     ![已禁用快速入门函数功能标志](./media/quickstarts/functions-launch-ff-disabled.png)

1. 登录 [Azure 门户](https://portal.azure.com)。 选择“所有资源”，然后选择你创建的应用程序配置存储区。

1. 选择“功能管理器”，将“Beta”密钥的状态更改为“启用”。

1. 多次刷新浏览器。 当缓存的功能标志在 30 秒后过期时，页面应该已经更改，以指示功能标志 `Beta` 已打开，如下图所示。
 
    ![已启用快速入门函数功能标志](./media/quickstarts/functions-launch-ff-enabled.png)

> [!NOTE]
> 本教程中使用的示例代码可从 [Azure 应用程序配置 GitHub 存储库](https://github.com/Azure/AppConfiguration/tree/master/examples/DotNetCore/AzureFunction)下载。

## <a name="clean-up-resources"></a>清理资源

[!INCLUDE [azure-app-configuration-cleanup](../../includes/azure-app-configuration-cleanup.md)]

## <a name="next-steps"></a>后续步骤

· · ·

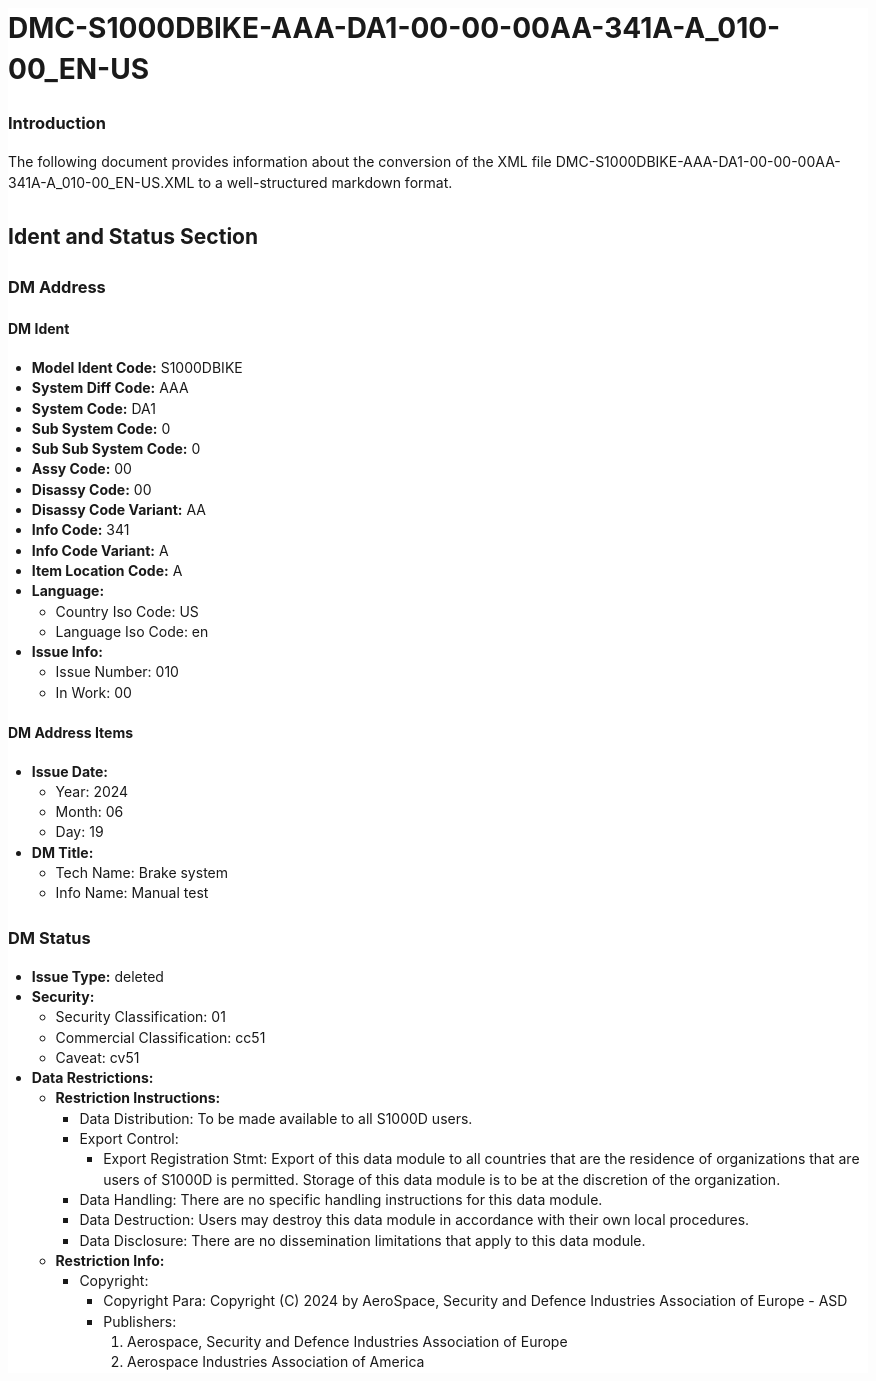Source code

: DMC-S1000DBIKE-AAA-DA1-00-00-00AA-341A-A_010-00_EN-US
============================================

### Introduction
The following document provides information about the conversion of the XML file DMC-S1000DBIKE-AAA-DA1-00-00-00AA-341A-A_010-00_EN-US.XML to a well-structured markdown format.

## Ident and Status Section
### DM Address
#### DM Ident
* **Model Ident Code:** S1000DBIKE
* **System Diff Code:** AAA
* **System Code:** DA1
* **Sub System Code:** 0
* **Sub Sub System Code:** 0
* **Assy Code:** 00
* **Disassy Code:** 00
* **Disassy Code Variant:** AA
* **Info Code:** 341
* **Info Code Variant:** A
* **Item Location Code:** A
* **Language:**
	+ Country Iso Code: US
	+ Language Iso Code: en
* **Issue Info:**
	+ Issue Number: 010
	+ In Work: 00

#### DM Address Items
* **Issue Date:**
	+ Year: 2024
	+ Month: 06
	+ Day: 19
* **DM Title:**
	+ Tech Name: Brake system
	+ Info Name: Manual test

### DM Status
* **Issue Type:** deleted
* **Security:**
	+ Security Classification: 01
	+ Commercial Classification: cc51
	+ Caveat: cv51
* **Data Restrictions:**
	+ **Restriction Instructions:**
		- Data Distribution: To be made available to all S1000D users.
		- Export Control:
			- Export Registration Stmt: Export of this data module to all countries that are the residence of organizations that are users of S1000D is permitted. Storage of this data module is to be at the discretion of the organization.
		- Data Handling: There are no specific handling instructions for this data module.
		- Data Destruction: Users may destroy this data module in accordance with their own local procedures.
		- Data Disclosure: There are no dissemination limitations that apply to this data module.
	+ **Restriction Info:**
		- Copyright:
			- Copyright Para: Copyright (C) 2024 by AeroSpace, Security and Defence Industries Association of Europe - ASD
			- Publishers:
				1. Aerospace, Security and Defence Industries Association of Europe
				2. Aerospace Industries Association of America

· · ·

__TASK BRIEF__. Copy out the data word for word from the line containing "#### DM Address Items" through the line containing "2. Aerospace Industries", both ends included.

__RESULT OF THIS EXERCISE__.
#### DM Address Items
* **Issue Date:**
	+ Year: 2024
	+ Month: 06
	+ Day: 19
* **DM Title:**
	+ Tech Name: Brake system
	+ Info Name: Manual test

### DM Status
* **Issue Type:** deleted
* **Security:**
	+ Security Classification: 01
	+ Commercial Classification: cc51
	+ Caveat: cv51
* **Data Restrictions:**
	+ **Restriction Instructions:**
		- Data Distribution: To be made available to all S1000D users.
		- Export Control:
			- Export Registration Stmt: Export of this data module to all countries that are the residence of organizations that are users of S1000D is permitted. Storage of this data module is to be at the discretion of the organization.
		- Data Handling: There are no specific handling instructions for this data module.
		- Data Destruction: Users may destroy this data module in accordance with their own local procedures.
		- Data Disclosure: There are no dissemination limitations that apply to this data module.
	+ **Restriction Info:**
		- Copyright:
			- Copyright Para: Copyright (C) 2024 by AeroSpace, Security and Defence Industries Association of Europe - ASD
			- Publishers:
				1. Aerospace, Security and Defence Industries Association of Europe
				2. Aerospace Industries Association of America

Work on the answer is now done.